_Brief_
For every record, give an exact copy that has no pictures in it.
(Records for this exercise Opens)
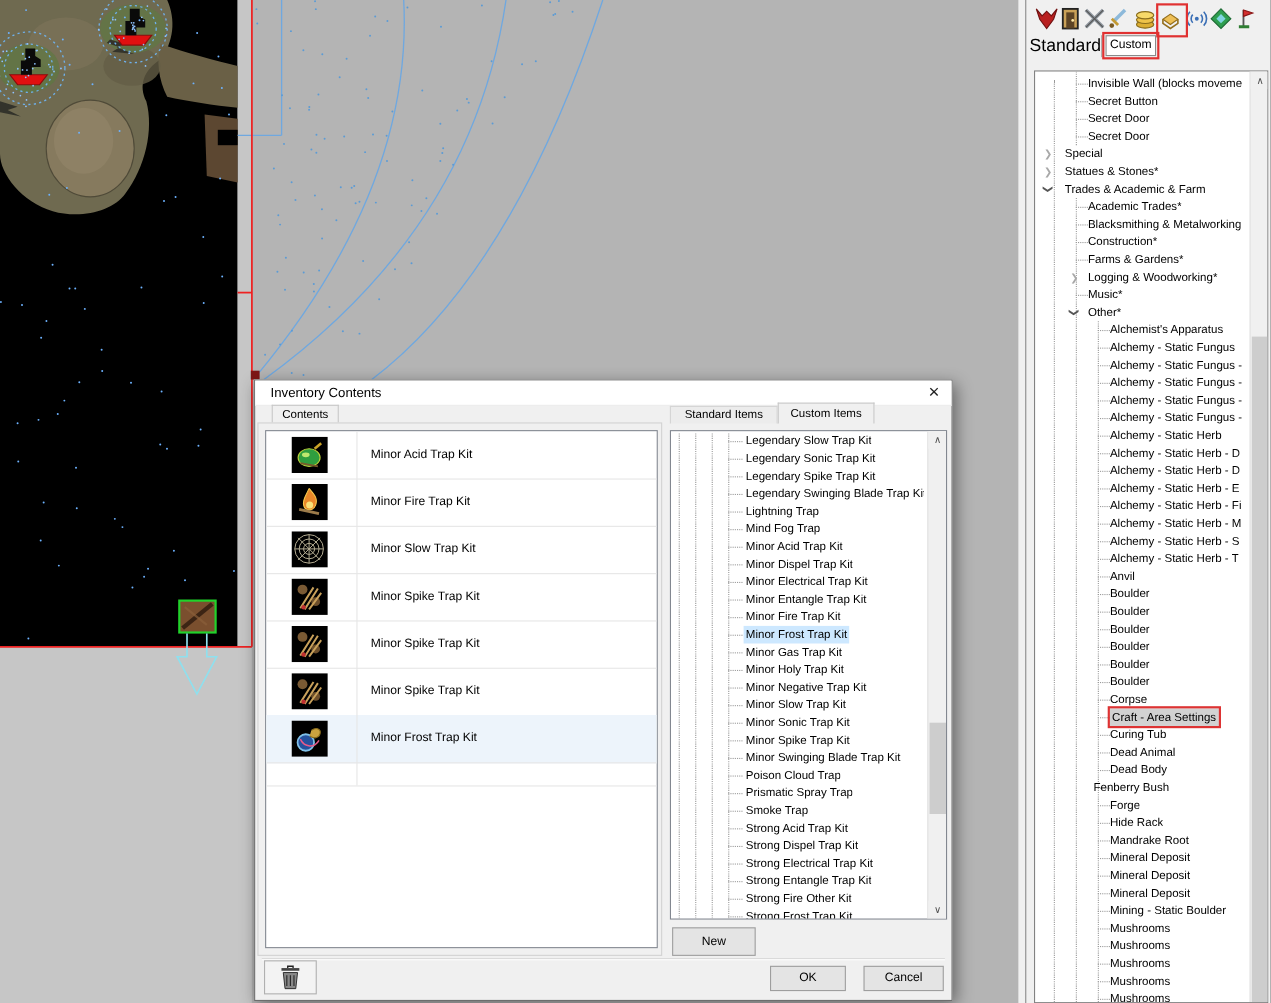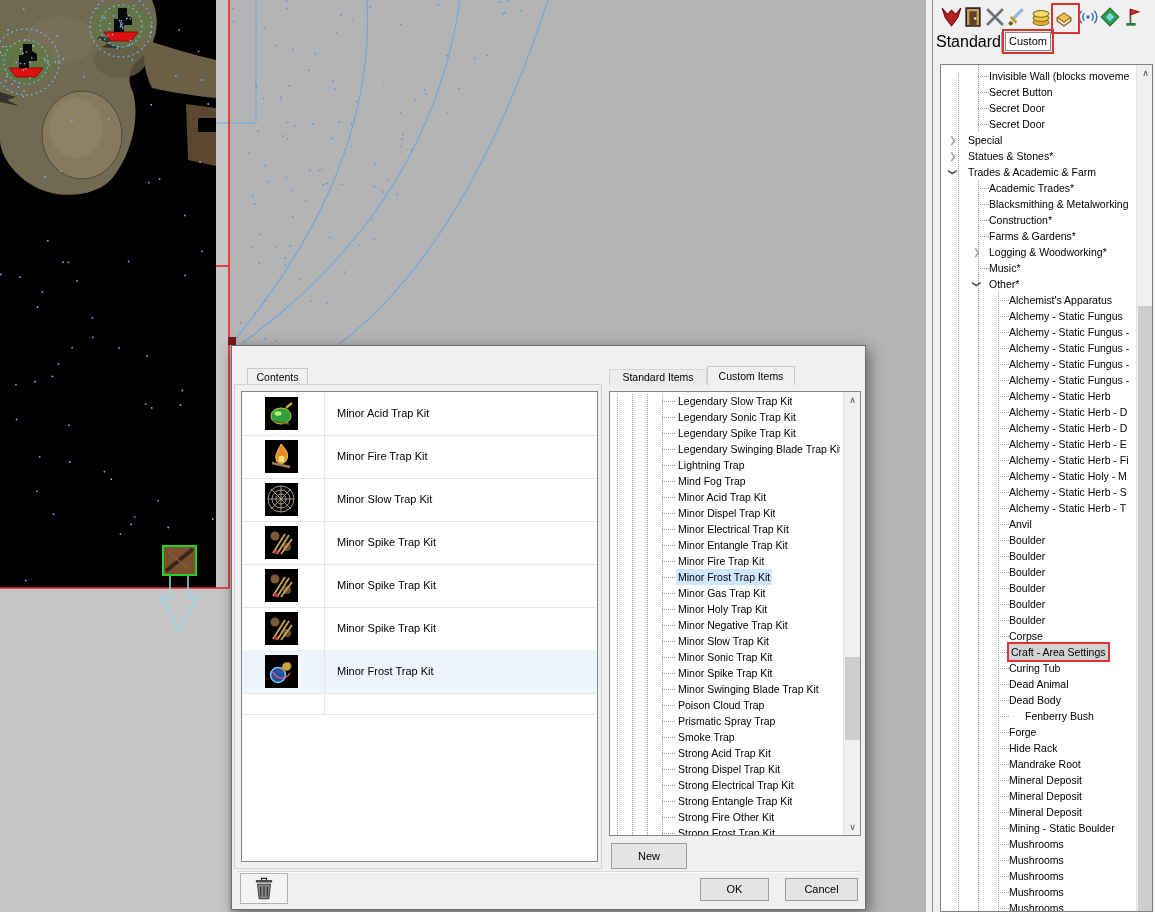"Inventory Contents" div.abs { html: none -> <div> <span>Inventory Contents</span> <span>✕</span> </div> }
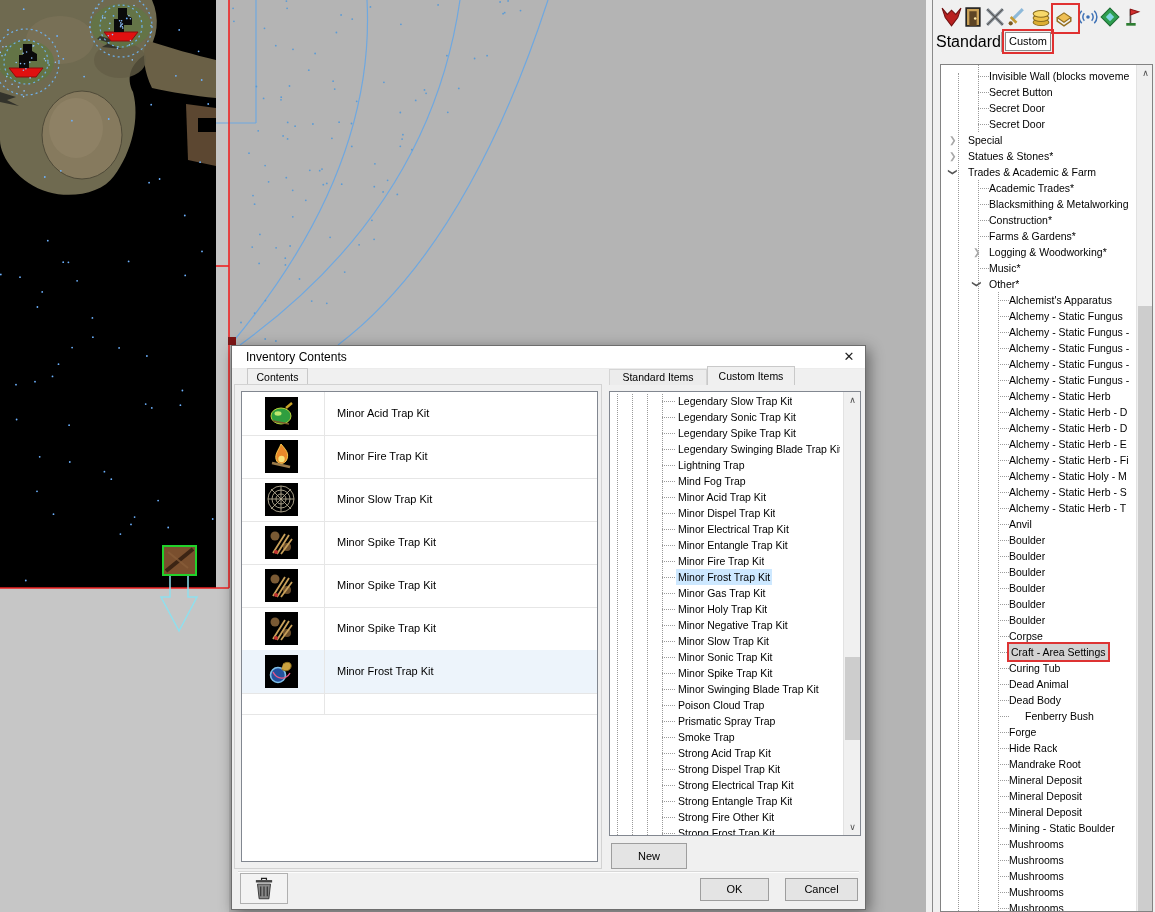"Alchemy - Static Holy -" div.lbl { text: Holy -> Herb }
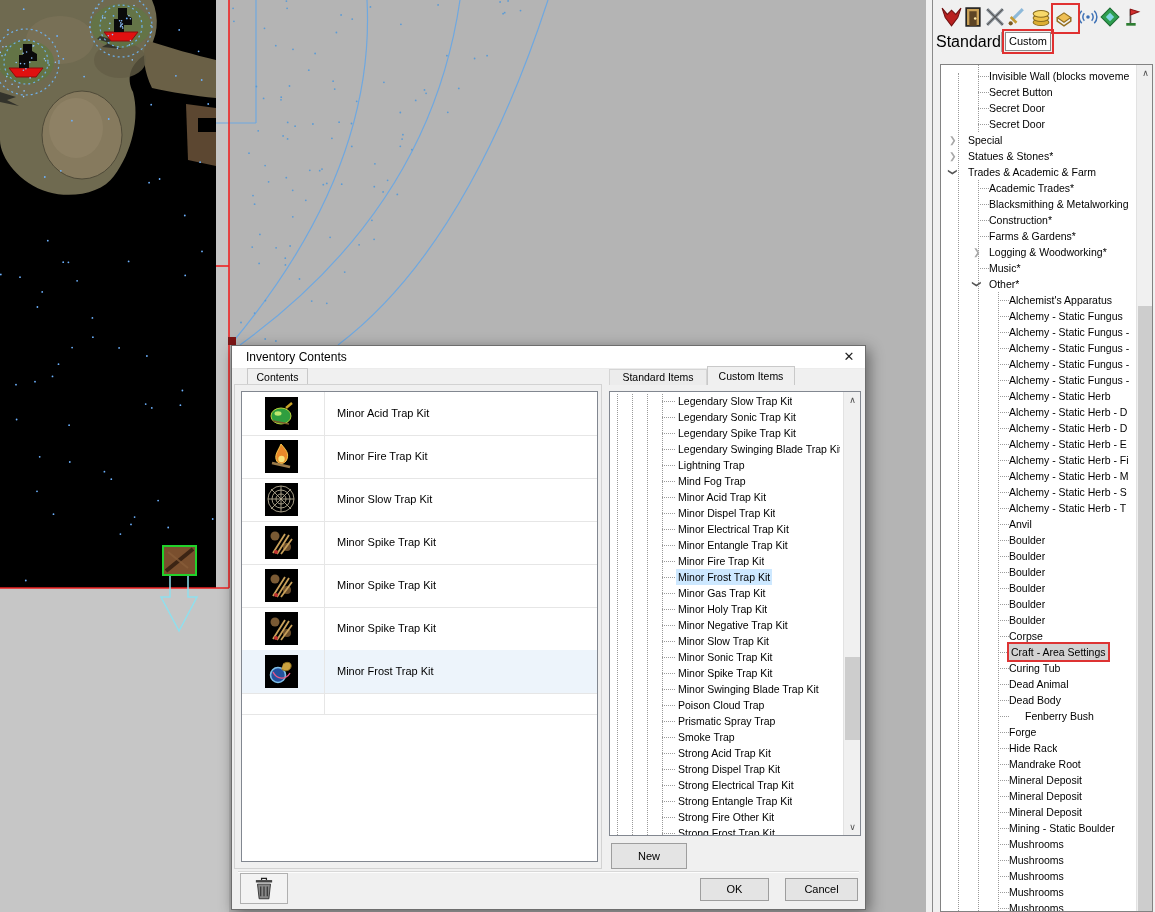"Fenberry Bush" div.lbl { left: 84px -> 53px }
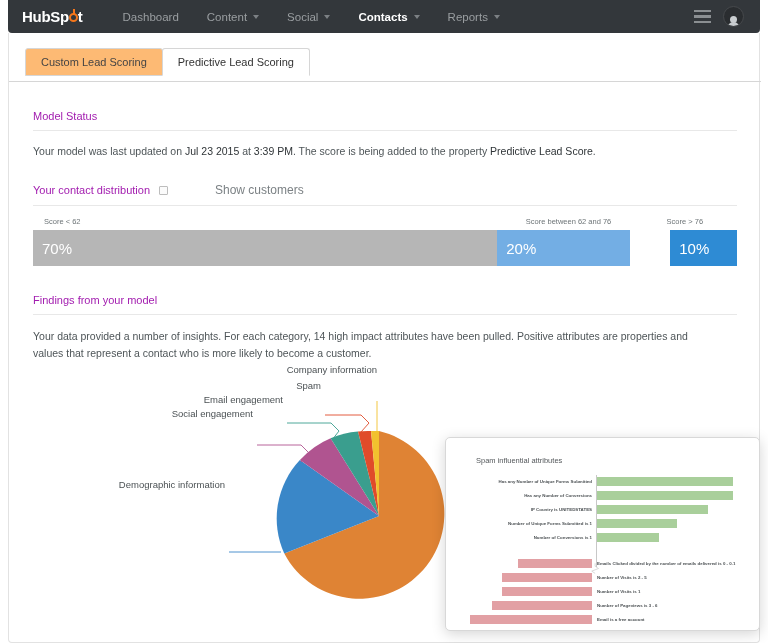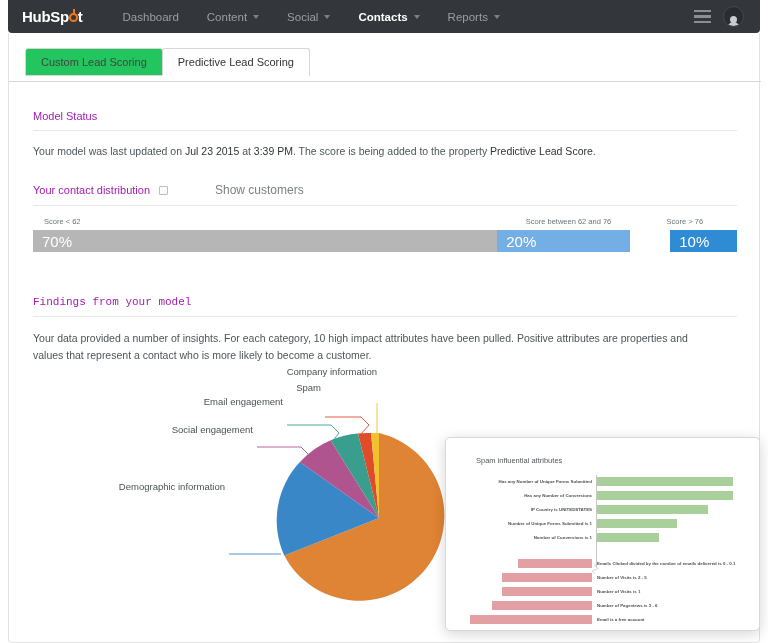"Custom Lead Scoring" .tab { background: #22c55e -> #fdba74 }
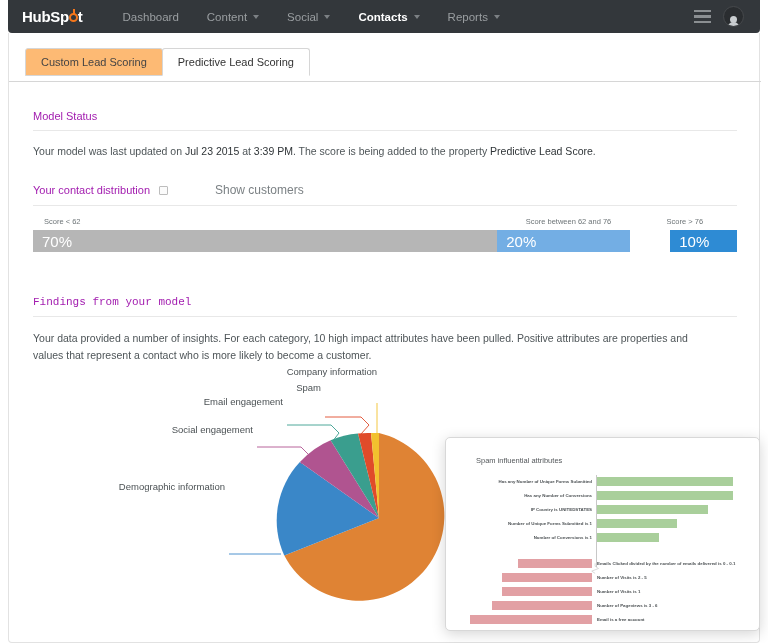"70%" .bars { height: 22px -> 36px }
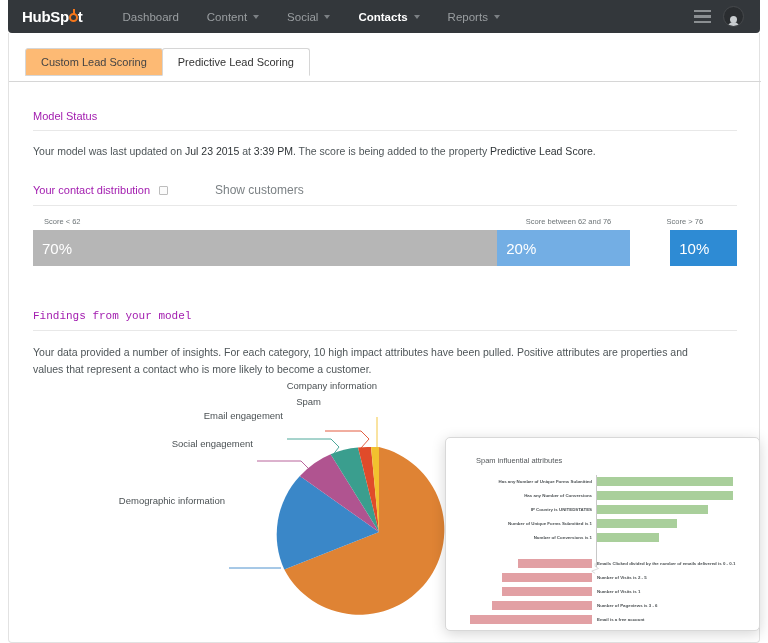"Findings from your model" div.block { font-family: Liberation Mono, monospace -> none; padding-top: 44px -> 28px }
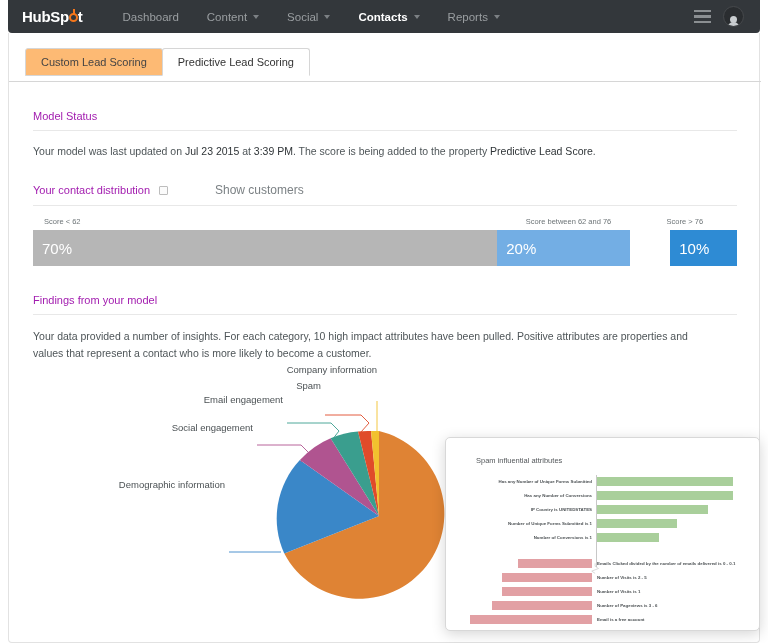"Your data provided a number" div.para { text: 10 -> 14 }
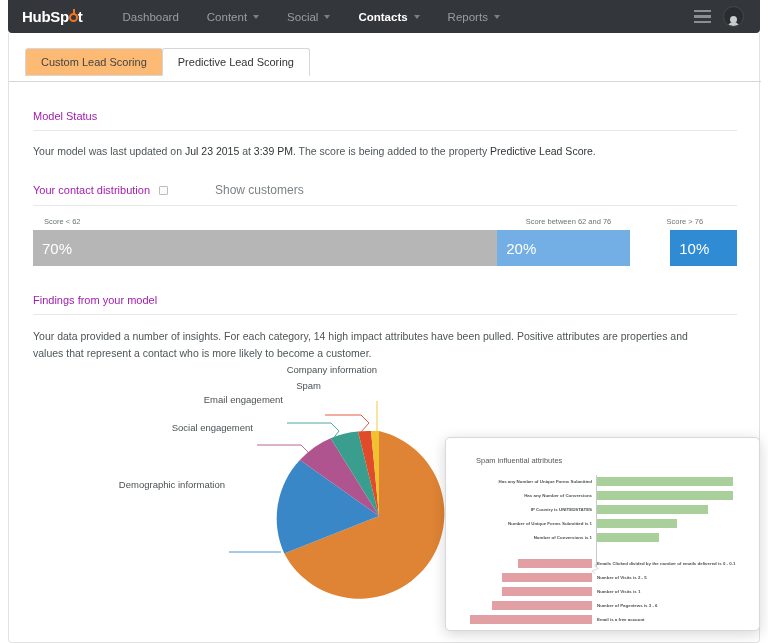"Social engagement" div.pielabel { top: 61px -> 47px }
(Records for this exercise Closes)
_Task output_
"Inventory Contents" div.abs { html: none -> <div> <span>Inventory Contents</span> <span>✕</span> </div> }
"Alchemy - Static Holy -" div.lbl { text: Holy -> Herb }
"Fenberry Bush" div.lbl { left: 84px -> 53px }
"Custom Lead Scoring" .tab { background: #22c55e -> #fdba74 }
"70%" .bars { height: 22px -> 36px }
"Findings from your model" div.block { font-family: Liberation Mono, monospace -> none; padding-top: 44px -> 28px }
"Your data provided a number" div.para { text: 10 -> 14 }
"Social engagement" div.pielabel { top: 61px -> 47px }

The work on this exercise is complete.